Los Angeles, CA, United States

Principals

Eric Friedrichsen

CEO

Adriana Carpenter

CFO

Sector focus

Enterprise SoftwareFinTech

Frequently asked questions

How was the Emburse platform assembled, and does it operate as a single product?

Emburse was built through the acquisition and integration of eight separate spend-management companies between 2019 and 2020, including Chrome River, Certify, Nexonia, and Abacus. The firm markets two core product lines — Emburse Spend for smaller and mid-market teams, and Emburse Enterprise for complex, high-compliance environments — that draw on the underlying capabilities of those acquired entities. While the back-end systems are integrated, the front-end experience is intentionally bifurcated to address distinct buyer needs.

Who runs investment and strategic decisions at Emburse?

Emburse is a private-equity-backed operating company, not an investment firm. Strategic direction and M&A decisions are led by CEO Eric Friedrichsen in coordination with the board, which includes representatives from Marlin Equity Partners, the majority owner since early 2022. Major capital-allocation decisions, including additional acquisitions, are approved through the private equity sponsor's governance process.

Does Emburse accept outside capital from family offices or institutional allocators?

No. Emburse is a business-to-business software company, not a fund or investment vehicle. It does not offer any investment strategy, does not accept LP commitments, and does not participate in co-investment structures. Its sole function is selling spend-management and corporate-card software to finance and procurement departments.

What is Emburse's relationship with Marlin Equity Partners?

Marlin Equity Partners acquired a majority stake in Emburse in early 2022, taking the company private after a brief period during which it was set to list via a SPAC merger. Marlin is the controlling shareholder and actively governs the company's strategy, consistent with the firm's broader focus on consolidating enterprise software assets. The transaction marked a shift from growth-at-all-costs to an operational-efficiency mandate.

How does Emburse's product distribution model work?

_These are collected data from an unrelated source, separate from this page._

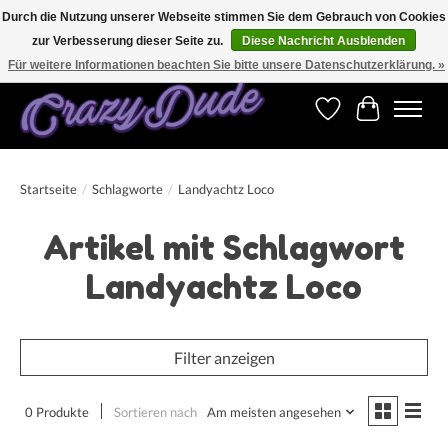
Durch die Nutzung unserer Webseite stimmen Sie dem Gebrauch von Cookies
zur Verbesserung dieser Seite zu.
Diese Nachricht Ausblenden
Versandkostenfrei bestellen ab CHF 200.00 in der Schweiz und ab EUR 250.00 in den
meisten Ländern weltweit.
Für weitere Informationen beachten Sie bitte unsere Datenschutzerklärung. »
Wunschzettel
Ihr Warenk
Startseite
/
Schlagworte
/
Landyachtz Loco
Artikel mit Schlagwort
Landyachtz Loco
Filter anzeigen
0 Produkte
Sortieren nach
Am meisten angesehen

Emburse sells directly to finance departments and through embedded partnerships with major card networks including Visa, Mastercard, and American Express. Its platform issues virtual corporate cards within the expense-management workflow, a bundling strategy that ties the payment rail directly to the reconciliation software. This approach reduces reliance on the traditional enterprise resource planning (ERP) sales channel and embeds Emburse more deeply into the daily transaction flow of its customers.